Selon lui, le fondateur de Touba avait aussi dit : «Si le Seigneur m’avait intimé l’ordre de me venger de mes ennemis par la violence, je lui aurais demandé de m’accorder cette faculté qui pousse un être à se venger, car il n’existe pas en moi.» Selon l’universitaire, «la paix se construit contre ses ennemis ou avec ses ennemis».
Il rappelle que le 21 septembre 1895, il y a 129 ans jour pour jour, Serigne Touba embarquait à Dakar dans le bateau qui l’amena en exil au Gabon.

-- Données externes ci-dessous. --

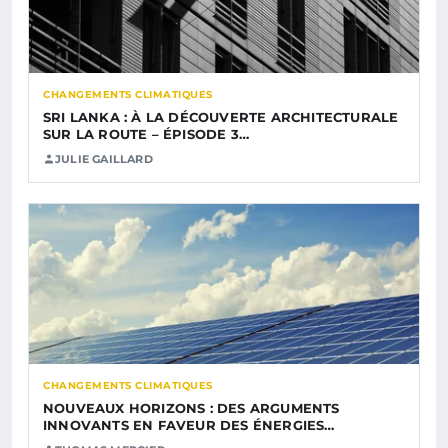
CHANGEMENTS CLIMATIQUES
SRI LANKA : À LA DÉCOUVERTE ARCHITECTURALE
SUR LA ROUTE – ÉPISODE 3…
JULIE GAILLARD
CHANGEMENTS CLIMATIQUES
NOUVEAUX HORIZONS : DES ARGUMENTS
INNOVANTS EN FAVEUR DES ÉNERGIES…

Venu participer à la rencontre, le ministre de l’Enseignement supérieur, de la recherche et de l’innovation Abdourahmane Diouf, a plaidé pour une mise en évidence de la «soft power sénégalaise, à travers la doctrine de non-violence» et «son impact possible sur le fonctionnement de nos institutions et sur nos relations avec le reste du monde».
Plusieurs autres personnalités ont pris part à cette conférence, parmi lesquelles le sous-Directeur général de l’Oms, Socé Fall, le chargé d’affaires de l’ambassade du Sénégal en Suisse, Edouard Manga, et les ambassadeurs de la Francophonie et de la Gambie auprès des Nations unies, respectivement Henri Monceau et Muhammad Kah.